In the petrol station, while I’m paying for my fuel, a man in a high-visibility vest asks the cashier, in a thick Eastern European accent, ‘So, do you have to buy a wife in Ghana?’

‘No. You can pick them up. You can pay, but you don’t have to and you can usually get a good price when you buy someone.’

Neither are very friendly, and I leave quickly, unsettled.

Tuesday, 8 January 2008

Walking The Dog

At the mouth of the park stands a man. At his feet, a small black and white dog, not much more than a pup, terrier maybe, crossed with Daschund, which would account for the long body. Initially, I think the dog is on a lead but then I realise, no, he’s just very obedient, devoted. The man turns, walks a few steps into the park and gestures as if to say ‘Come on! Hurry up!’ The little dog mimics his master’s gaze, but allows himself a brief sniff of the ground. All the while he remains within a foot of the man’s heels, and when the man impatiently turns back to the street again and starts walking, the little dog follows.

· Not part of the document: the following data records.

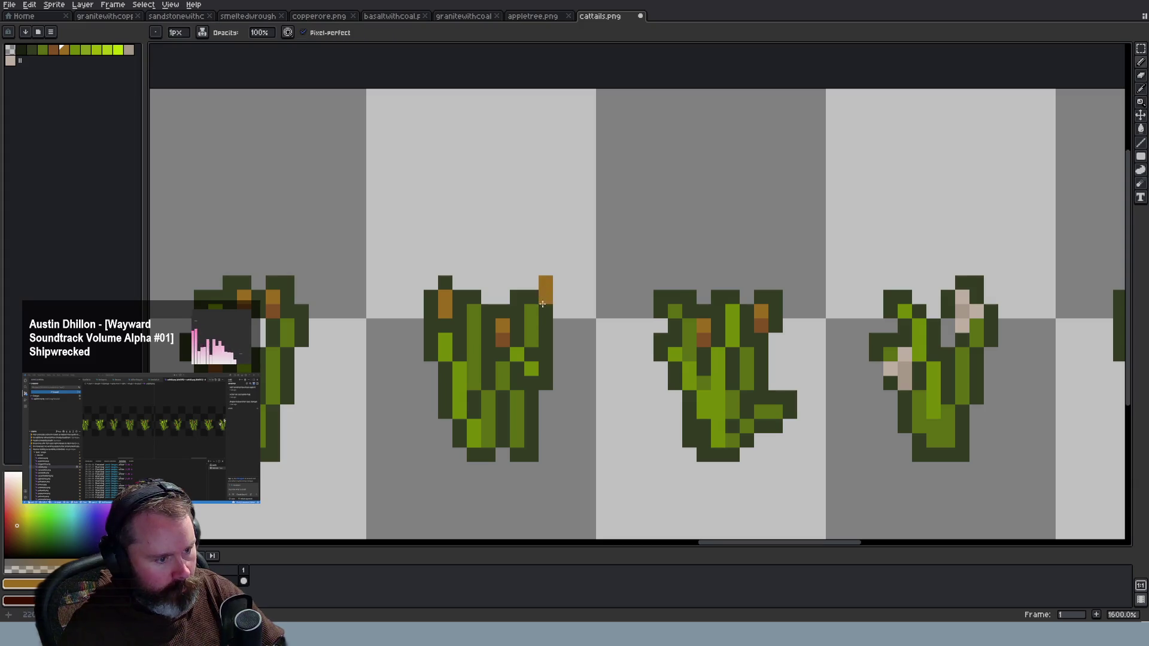
{"action": "left_click", "coordinate": [529, 297], "text": "alt"}
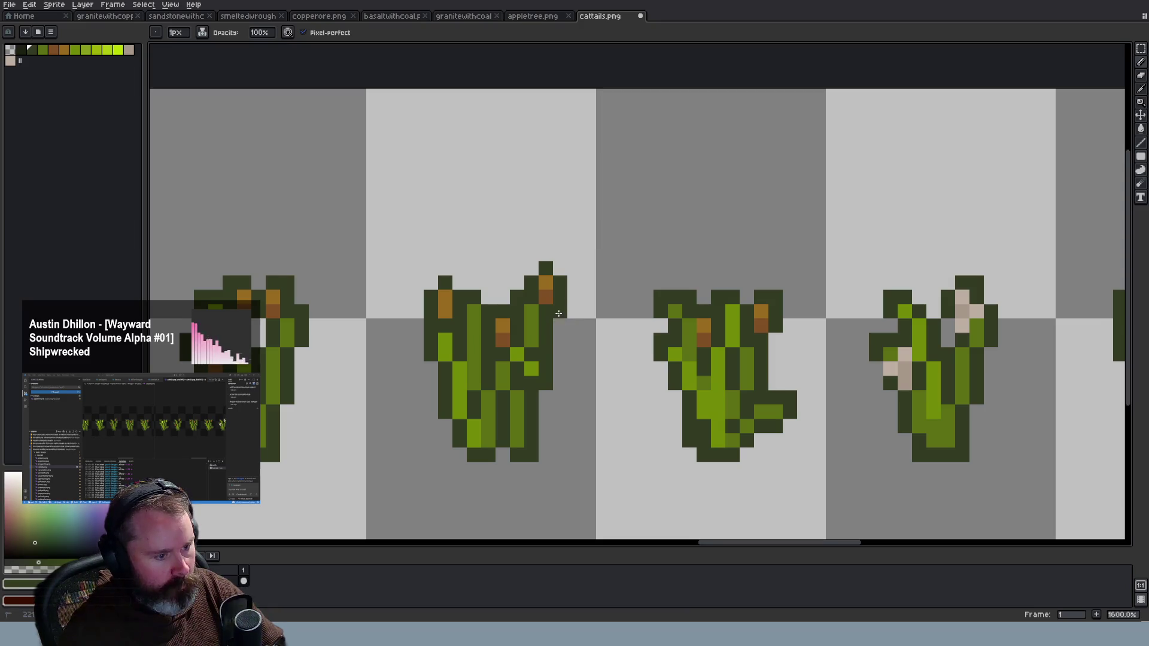
{"action": "scroll", "coordinate": [640, 327], "scroll_direction": "down", "scroll_amount": 4}
{"action": "scroll", "coordinate": [643, 328], "scroll_direction": "down", "scroll_amount": 2}
{"action": "scroll", "coordinate": [634, 335], "scroll_direction": "up", "scroll_amount": 5}
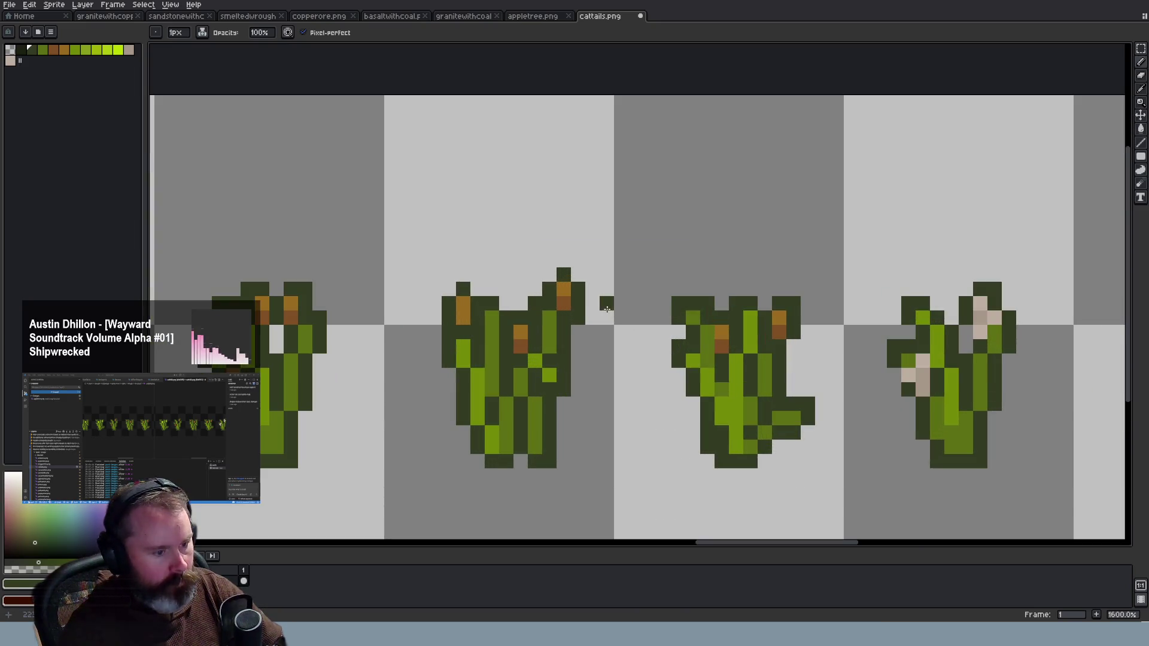
{"action": "key", "text": "v"}
{"action": "key", "text": "ctrl+z"}
{"action": "key", "text": "ctrl+z"}
{"action": "key", "text": "ctrl+z"}
{"action": "key", "text": "ctrl+z"}
{"action": "key", "text": "ctrl+z"}
{"action": "key", "text": "ctrl+z"}
{"action": "key", "text": "ctrl+z"}
Rebuild the right spike's head in brown and darker brown, outlining its top in dark green
{"action": "key", "text": "i"}
{"action": "left_click", "coordinate": [525, 327]}
{"action": "key", "text": "b"}
{"action": "left_click", "coordinate": [549, 290]}
{"action": "left_click", "coordinate": [494, 327]}
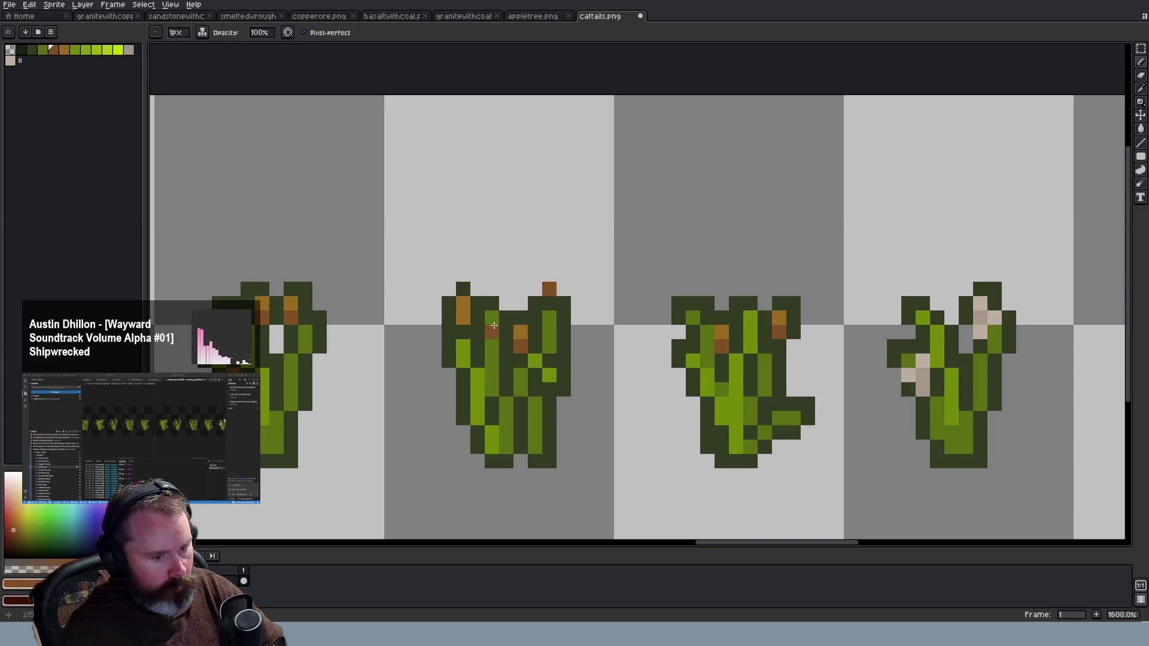
{"action": "key", "text": "ctrl+z"}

Eventually, out of the park gates, I see not a child or a spouse as I had supposed, but another black and white dog, bigger than the first but still little, running to catch up.

Sunday, 6 January 2008


The radio burbles in the background, Desert Island Discs, with John Humphreys. I'm reading, not listening, until out of the radio soars the wonder, the exquisite beauty of Elgar's Cello Concerto. In the way that only music can, it cuts through everything to the heart and soul of me and, instantly, I am moved to tears. There is something both primal and divine in this concerto, and I bask in its light and feel redeemed.

Saturday, 5 January 2008

As Seen On TV

Feeling glum and bored in the evening of my two-week, self-imposed retreat from life, I remember the unwatched Victoria Wood DVD and helplessly giggle my way through it. I recall many of the sketches from my youth, but with my adult sensibilities, they are even funnier than memory served, and it is with some admiration that I realise just how talented Victoria Wood is (despite her atrocious dress sense), and just how superb the performances in the show were.